In Cape Town and looking for 100ml 6mg stock of XXX, Red Pill and Panama. Anyone?

Reactions: Like 1


----------



## 87hunter (4/1/18)

RenaldoRheeder said:


> In Cape Town and looking for 100ml 6mg stock of XXX, Red Pill and Panama. Anyone?

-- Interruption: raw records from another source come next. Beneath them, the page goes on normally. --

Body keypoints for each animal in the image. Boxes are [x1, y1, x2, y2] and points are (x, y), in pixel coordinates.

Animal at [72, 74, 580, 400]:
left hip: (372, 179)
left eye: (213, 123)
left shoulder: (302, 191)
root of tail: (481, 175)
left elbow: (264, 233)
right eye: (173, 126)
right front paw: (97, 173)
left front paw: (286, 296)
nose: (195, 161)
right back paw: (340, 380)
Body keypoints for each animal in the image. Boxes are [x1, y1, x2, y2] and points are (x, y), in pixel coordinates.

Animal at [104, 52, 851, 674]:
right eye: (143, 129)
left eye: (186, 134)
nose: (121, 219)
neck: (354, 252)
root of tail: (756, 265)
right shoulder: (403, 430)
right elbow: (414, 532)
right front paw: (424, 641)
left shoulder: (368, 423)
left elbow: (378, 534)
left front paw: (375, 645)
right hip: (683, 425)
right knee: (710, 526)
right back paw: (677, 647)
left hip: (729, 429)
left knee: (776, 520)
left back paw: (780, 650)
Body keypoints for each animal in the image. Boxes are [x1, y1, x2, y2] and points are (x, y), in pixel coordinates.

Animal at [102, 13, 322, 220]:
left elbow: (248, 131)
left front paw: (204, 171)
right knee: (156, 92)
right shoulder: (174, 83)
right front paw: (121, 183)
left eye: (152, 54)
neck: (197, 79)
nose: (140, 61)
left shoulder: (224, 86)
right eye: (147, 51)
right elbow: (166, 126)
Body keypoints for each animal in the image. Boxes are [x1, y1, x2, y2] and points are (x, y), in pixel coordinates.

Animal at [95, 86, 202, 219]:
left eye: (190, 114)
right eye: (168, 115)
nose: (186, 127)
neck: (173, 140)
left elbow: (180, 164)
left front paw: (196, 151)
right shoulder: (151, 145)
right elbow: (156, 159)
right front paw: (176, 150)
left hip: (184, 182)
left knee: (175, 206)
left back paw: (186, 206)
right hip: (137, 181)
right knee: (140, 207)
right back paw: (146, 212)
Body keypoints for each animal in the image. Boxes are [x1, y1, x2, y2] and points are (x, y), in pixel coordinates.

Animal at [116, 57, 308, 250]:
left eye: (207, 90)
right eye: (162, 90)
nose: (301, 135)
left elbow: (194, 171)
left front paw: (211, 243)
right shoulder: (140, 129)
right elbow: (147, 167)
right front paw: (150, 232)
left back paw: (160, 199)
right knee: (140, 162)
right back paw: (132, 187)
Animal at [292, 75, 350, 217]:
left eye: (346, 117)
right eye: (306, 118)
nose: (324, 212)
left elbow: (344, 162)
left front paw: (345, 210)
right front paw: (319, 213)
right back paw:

Juicy Joe's carries all three. 
Www.juicyjoes.co.za

Reactions: Like 1


----------



## RenaldoRheeder (4/1/18)

87hunter said:


> Juicy Joe's carries all three.
> Www.juicyjoes.co.za



Thanks @87hunter - do they have a B&M store or just online?


Sent by iDad's iPhone


----------



## RenaldoRheeder (4/1/18)

RenaldoRheeder said:


> Thanks @87hunter - do they have a B&M store or just online?
> 
> 
> Sent by iDad's iPhone



Ok - got the details 


Sent by iDad's iPhone


----------



## 87hunter (4/1/18)

RenaldoRheeder said:


> Ok - got the details
> 
> 
> Sent by iDad's iPhone


Only 6mg xxx is out of stock according to the website.
They have two shops in CT.

Reactions: Like 1


----------